Assignment
Please render the text in the rows below as a numbered list, one item per line, leaving out any blank lines.

Material to process
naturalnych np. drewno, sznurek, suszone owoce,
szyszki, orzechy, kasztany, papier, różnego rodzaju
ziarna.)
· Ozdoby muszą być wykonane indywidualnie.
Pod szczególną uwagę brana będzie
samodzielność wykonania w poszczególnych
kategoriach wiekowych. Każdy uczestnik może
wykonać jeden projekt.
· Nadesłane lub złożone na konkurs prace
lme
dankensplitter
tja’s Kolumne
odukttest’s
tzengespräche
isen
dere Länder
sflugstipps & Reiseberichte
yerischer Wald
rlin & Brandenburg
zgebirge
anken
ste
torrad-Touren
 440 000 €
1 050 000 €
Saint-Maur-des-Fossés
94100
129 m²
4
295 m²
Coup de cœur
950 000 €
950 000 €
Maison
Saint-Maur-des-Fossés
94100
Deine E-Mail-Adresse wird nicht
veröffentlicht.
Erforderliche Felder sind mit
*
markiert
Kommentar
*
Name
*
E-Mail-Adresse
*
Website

Output of the task
1. naturalnych np. drewno, sznurek, suszone owoce,
2. szyszki, orzechy, kasztany, papier, różnego rodzaju
3. ziarna.)
4. · Ozdoby muszą być wykonane indywidualnie.
5. Pod szczególną uwagę brana będzie
6. samodzielność wykonania w poszczególnych
7. kategoriach wiekowych. Każdy uczestnik może
8. wykonać jeden projekt.
9. · Nadesłane lub złożone na konkurs prace
10. lme
11. dankensplitter
12. tja’s Kolumne
13. odukttest’s
14. tzengespräche
15. isen
16. dere Länder
17. sflugstipps & Reiseberichte
18. yerischer Wald
19. rlin & Brandenburg
20. zgebirge
21. anken
22. ste
23. torrad-Touren
24.  440 000 €
25. 1 050 000 €
26. Saint-Maur-des-Fossés
27. 94100
28. 129 m²
29. 4
30. 295 m²
31. Coup de cœur
32. 950 000 €
33. 950 000 €
34. Maison
35. Saint-Maur-des-Fossés
36. 94100
37. Deine E-Mail-Adresse wird nicht
38. veröffentlicht.
39. Erforderliche Felder sind mit
40. *
41. markiert
42. Kommentar
43. *
44. Name
45. *
46. E-Mail-Adresse
47. *
48. Website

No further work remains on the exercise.